** EXCERPTED PASSAGE **
──────────────────────────────

@stillyslalom are you able to run R code on your machine as well? I’m not sure whether the benchmarks are doing the same thing, but I find a considerable speed difference doing:
- In Julia:
julia> using BenchmarkTools, Distributions, LinearAlgebra
julia> m = InverseWishart(20, Matrix{Float64}(1.0I, 20, 20))
julia> @btime for i ∈ 1:50_000 rand($m) end
8.098 s (2928004 allocations: 1001.40 MiB)
julia> versioninfo()
Julia Version 1.1.0
Commit 80516ca202 (2019-01-21 21:24 UTC)
Platform Info:
OS: Windows (x86_64-w64-mingw32)
CPU: Intel(R) Core(TM) i5-6300U CPU @ 2.40GHz
WORD_SIZE: 64
LIBM: libopenlibm
LLVM: libLLVM-6.0.1 (ORCJIT, skylake)
Environment:
JULIA_EDITOR = "C:\ProgramData\LONNG9\atom\app-1.34.0\atom.exe" -a
JULIA_NUM_THREADS = 2
- In R:
> system.time(replicate(50000, rWishart(1, df = 20,Sigma = diag(20))))
user system elapsed
2.03 0.17 2.22
> sessionInfo()

──────────────────────────────

** RECORD EXCERPTS **
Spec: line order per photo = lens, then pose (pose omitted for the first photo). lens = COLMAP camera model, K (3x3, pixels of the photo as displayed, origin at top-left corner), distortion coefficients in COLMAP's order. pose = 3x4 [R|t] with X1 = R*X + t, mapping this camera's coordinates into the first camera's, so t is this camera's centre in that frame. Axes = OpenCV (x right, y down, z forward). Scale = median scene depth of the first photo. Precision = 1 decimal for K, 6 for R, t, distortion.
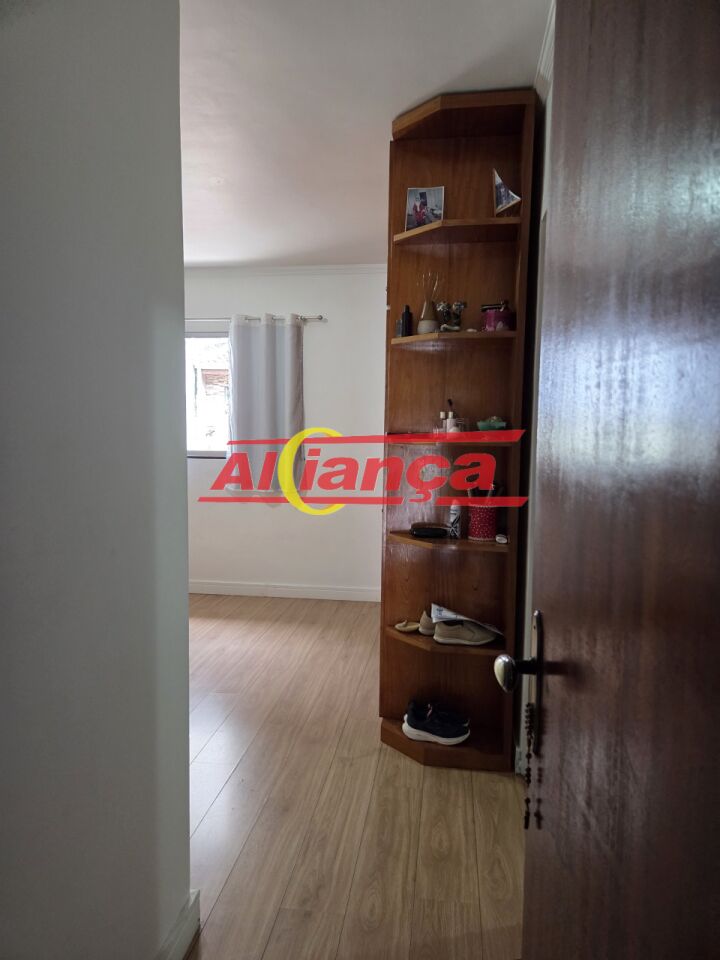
lens RADIAL K [[642.5, 0, 367.0], [0, 642.5, 480.9], [0, 0, 1]] dist [0.066973, -0.059733]
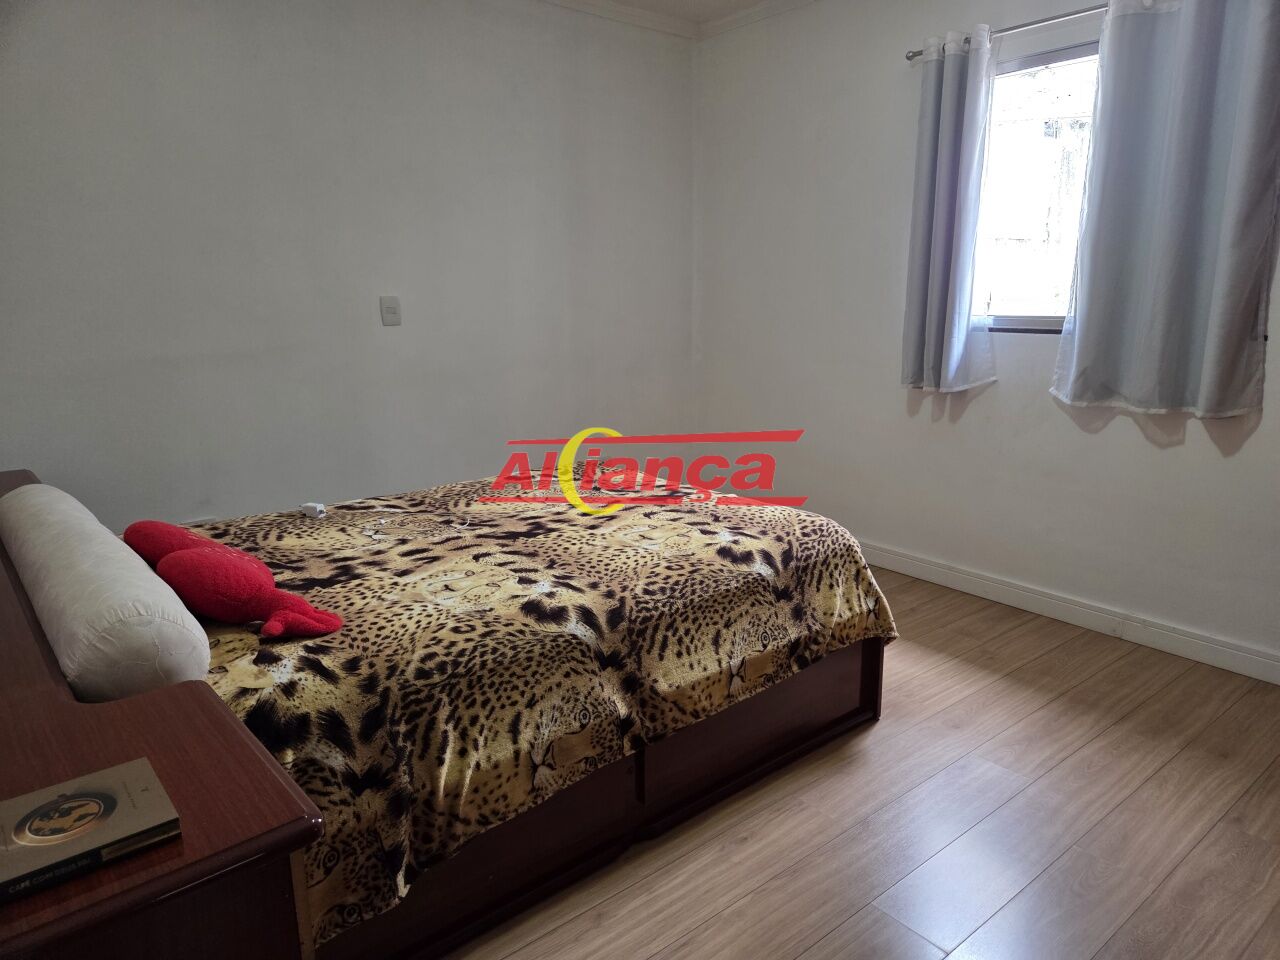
lens RADIAL K [[856.6, 0, 645.7], [0, 856.6, 472.6], [0, 0, 1]] dist [0.066973, -0.059733]
pose [[0.732418, 0.126950, -0.668915, -0.010178], [-0.039395, 0.988719, 0.144509, -0.025865], [0.679715, -0.079489, 0.729157, 0.595516]]
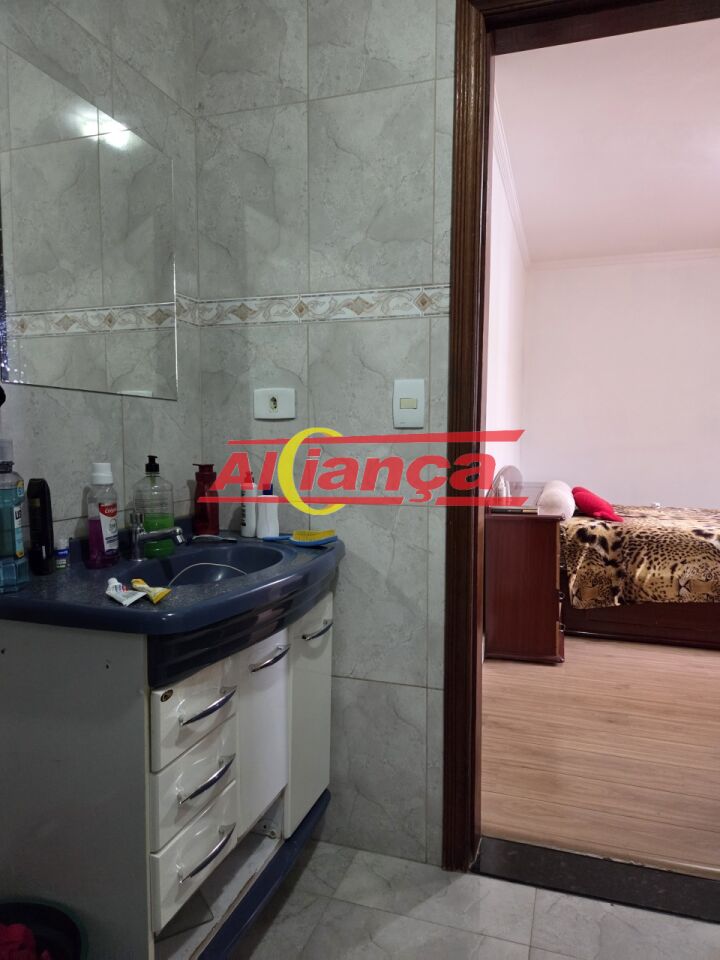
lens RADIAL K [[642.5, 0, 366.4], [0, 642.5, 479.7], [0, 0, 1]] dist [0.066973, -0.059733]
pose [[-0.190786, 0.048086, -0.980453, 0.812562], [-0.089306, 0.993807, 0.066119, 0.053539], [0.977561, 0.100175, -0.185310, 0.615704]]
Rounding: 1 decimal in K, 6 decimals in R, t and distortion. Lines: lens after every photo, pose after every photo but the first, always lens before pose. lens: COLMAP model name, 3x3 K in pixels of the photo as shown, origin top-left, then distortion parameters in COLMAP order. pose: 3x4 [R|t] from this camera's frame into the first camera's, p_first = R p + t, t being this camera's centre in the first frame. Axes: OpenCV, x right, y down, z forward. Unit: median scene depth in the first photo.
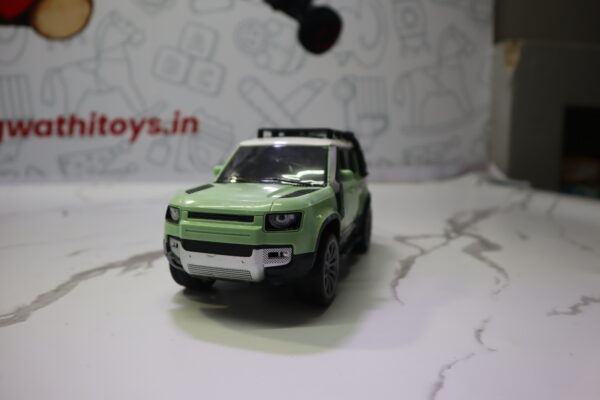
lens RADIAL K [[421.5, 0, 303.4], [0, 421.5, 199.1], [0, 0, 1]] dist [-0.113551, 0.076677]
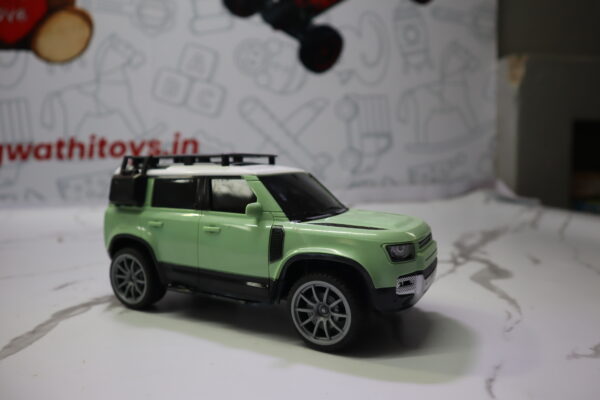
lens RADIAL K [[421.5, 0, 303.5], [0, 421.5, 198.0], [0, 0, 1]] dist [-0.113551, 0.076677]
pose [[0.999776, -0.013506, -0.016292, 0.010531], [0.012825, 0.999068, -0.041207, -0.012137], [0.016834, 0.040989, 0.999018, 0.023171]]
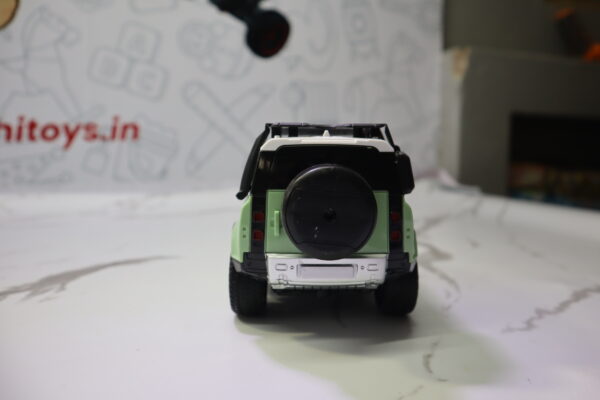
lens RADIAL K [[421.5, 0, 303.7], [0, 421.5, 197.8], [0, 0, 1]] dist [-0.113551, 0.076677]
pose [[0.994504, -0.010947, 0.104129, 0.018733], [0.013293, 0.999672, -0.021869, -0.001547], [-0.103855, 0.023133, 0.994323, 0.037128]]
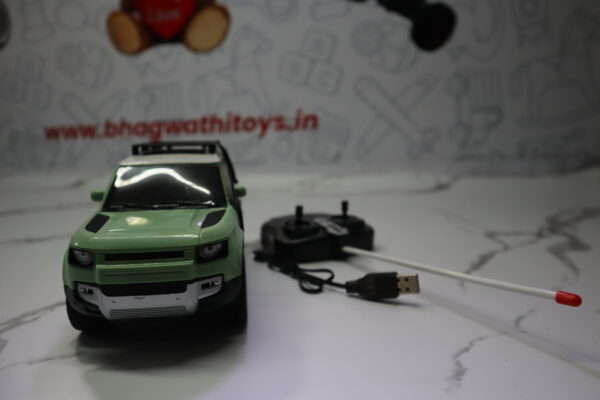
lens RADIAL K [[421.5, 0, 304.7], [0, 421.5, 197.9], [0, 0, 1]] dist [-0.113551, 0.076677]
pose [[0.958279, 0.029788, -0.284278, 0.038732], [-0.019456, 0.999046, 0.039100, -0.017747], [0.285171, -0.031938, 0.957944, -0.088017]]
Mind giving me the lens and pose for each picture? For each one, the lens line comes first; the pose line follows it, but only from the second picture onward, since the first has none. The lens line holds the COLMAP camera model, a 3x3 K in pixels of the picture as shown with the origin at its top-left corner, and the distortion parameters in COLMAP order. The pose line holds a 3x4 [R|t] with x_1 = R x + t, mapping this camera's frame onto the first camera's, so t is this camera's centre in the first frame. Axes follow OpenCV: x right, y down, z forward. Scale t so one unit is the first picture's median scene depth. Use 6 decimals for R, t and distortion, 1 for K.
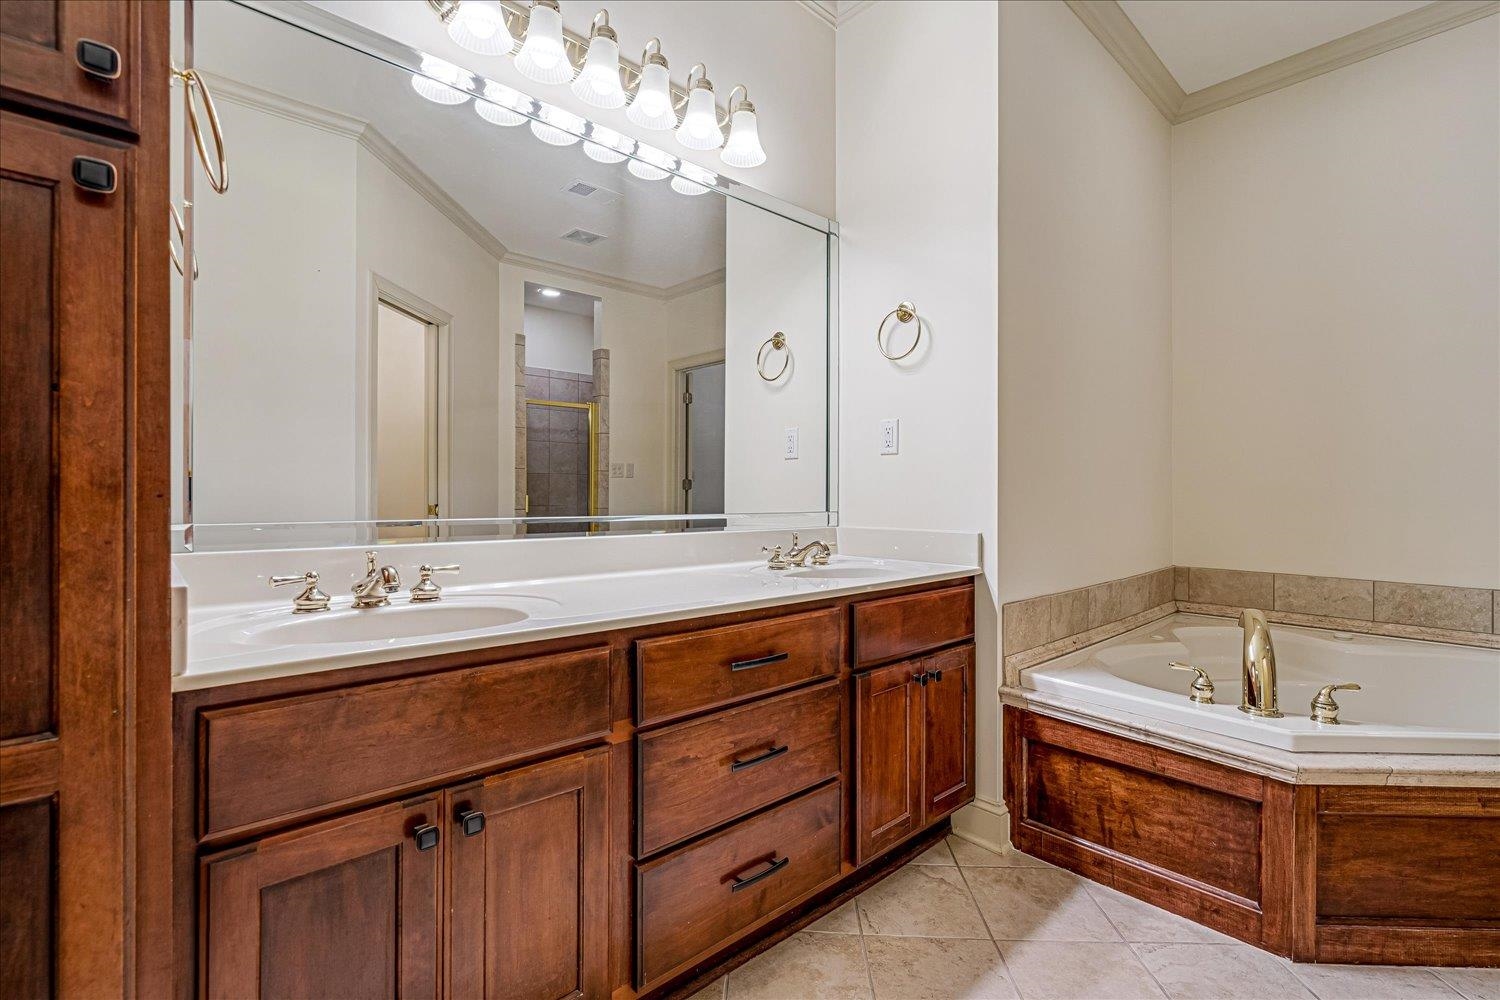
lens RADIAL K [[678.0, 0, 749.9], [0, 678.0, 502.2], [0, 0, 1]] dist [-0.009349, 0.002458]
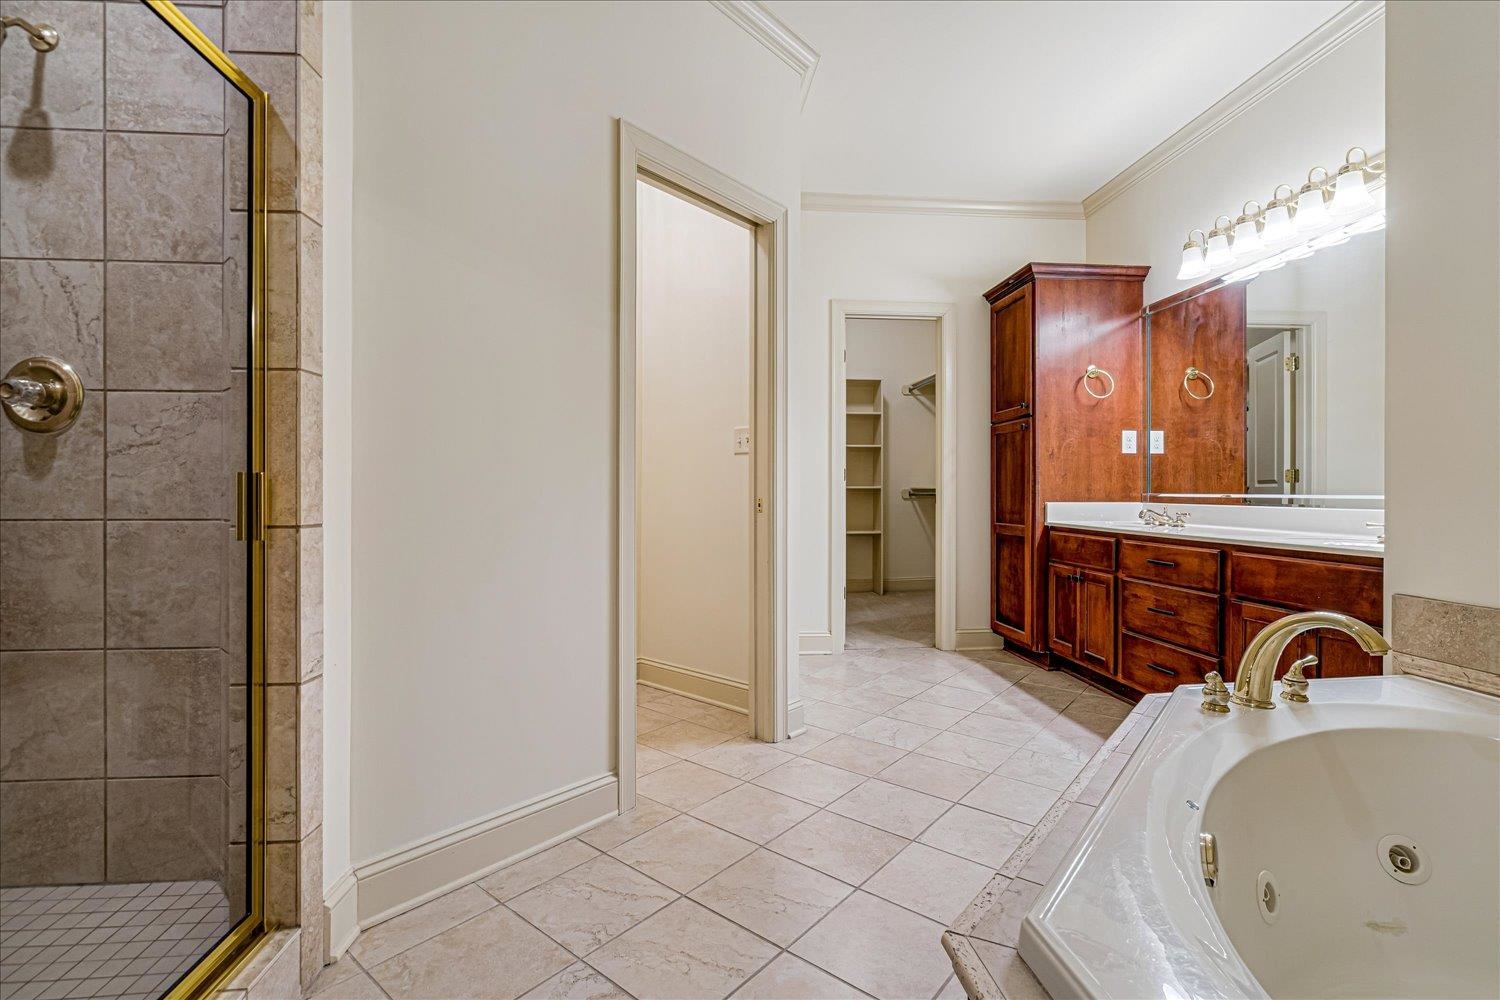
lens RADIAL K [[678.0, 0, 748.8], [0, 678.0, 493.7], [0, 0, 1]] dist [-0.009349, 0.002458]
pose [[-0.603572, 0.001306, -0.797308, 2.009866], [-0.000542, 0.999998, 0.002048, 0.015180], [0.797308, 0.001668, -0.603570, 1.027361]]
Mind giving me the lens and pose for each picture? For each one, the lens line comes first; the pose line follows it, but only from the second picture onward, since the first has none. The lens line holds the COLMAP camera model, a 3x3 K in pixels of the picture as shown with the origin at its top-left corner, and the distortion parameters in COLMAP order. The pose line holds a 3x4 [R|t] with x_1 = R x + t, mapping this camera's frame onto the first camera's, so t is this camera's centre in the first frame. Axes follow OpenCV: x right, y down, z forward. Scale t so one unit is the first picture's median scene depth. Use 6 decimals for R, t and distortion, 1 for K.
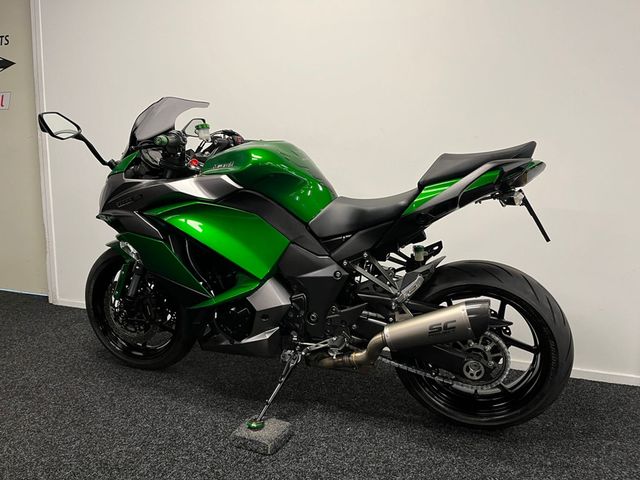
lens RADIAL K [[479.8, 0, 320.4], [0, 479.8, 243.9], [0, 0, 1]] dist [0.068240, -0.093772]
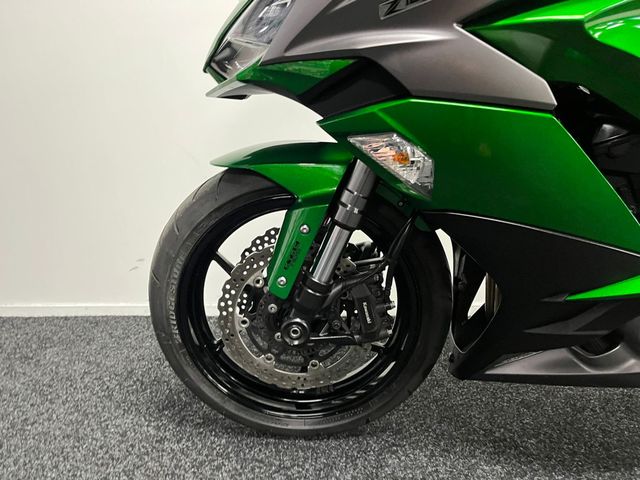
lens RADIAL K [[479.8, 0, 320.4], [0, 479.8, 243.9], [0, 0, 1]] dist [0.068240, -0.093772]
pose [[0.953804, -0.106096, 0.281072, -0.597838], [0.076417, 0.990473, 0.114557, 0.033258], [-0.290548, -0.087786, 0.952825, 0.738095]]
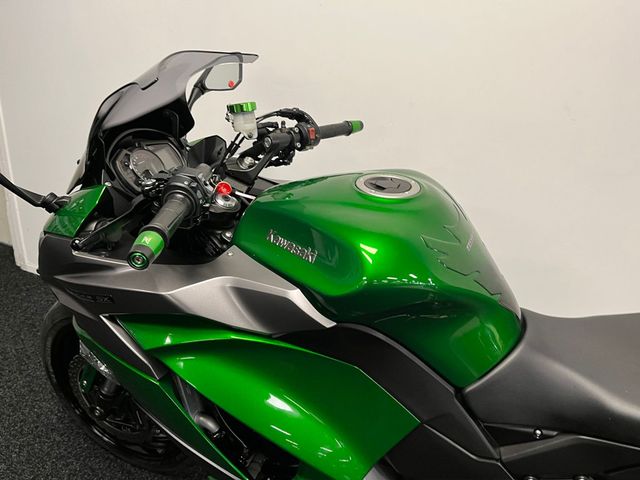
lens RADIAL K [[491.4, 0, 322.4], [0, 491.4, 240.8], [0, 0, 1]] dist [0.029491, -0.009678]
pose [[0.995661, 0.092398, -0.011073, -0.171267], [-0.085970, 0.958823, 0.270680, -0.302354], [0.035627, -0.268553, 0.962606, 0.574266]]
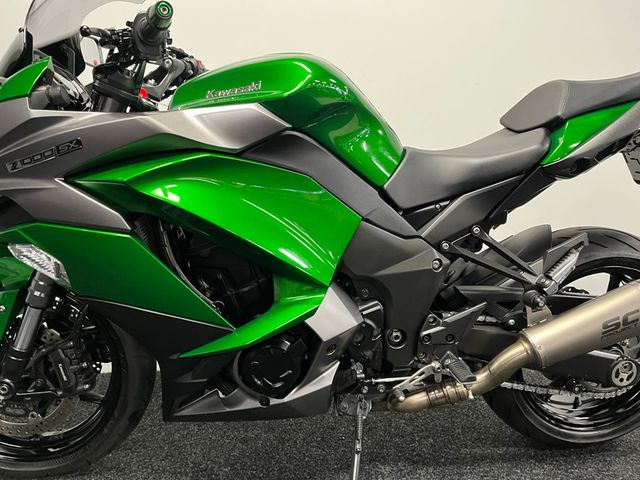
lens RADIAL K [[491.4, 0, 322.4], [0, 491.4, 240.8], [0, 0, 1]] dist [0.029491, -0.009678]
pose [[0.911517, -0.082040, 0.402997, -0.360121], [0.081858, 0.996487, 0.017710, 0.008255], [-0.403034, 0.016846, 0.915030, 0.454906]]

──────────────────────────────

** ACTION ITEM A **
Using the Julia and R benchmark post, answer these:
(i) How long did the Julia benchmark loop take?
(ii) Which Julia version is reported?
(iii) What elapsed time does the R run show?
** ACTION ITEM B **
Reproduce the part of the Julia and R benchmark post that begins with the words "Julia Version 1.1.0" and ends after "libLLVM-6.0.1 (ORCJIT, skylake)".
The records are not needed here.

** ANSWER SPACE A **
(i) 8.098 s
(ii) 1.1.0
(iii) 2.22

** ANSWER SPACE B **
Julia Version 1.1.0
Commit 80516ca202 (2019-01-21 21:24 UTC)
Platform Info:
OS: Windows (x86_64-w64-mingw32)
CPU: Intel(R) Core(TM) i5-6300U CPU @ 2.40GHz
WORD_SIZE: 64
LIBM: libopenlibm
LLVM: libLLVM-6.0.1 (ORCJIT, skylake)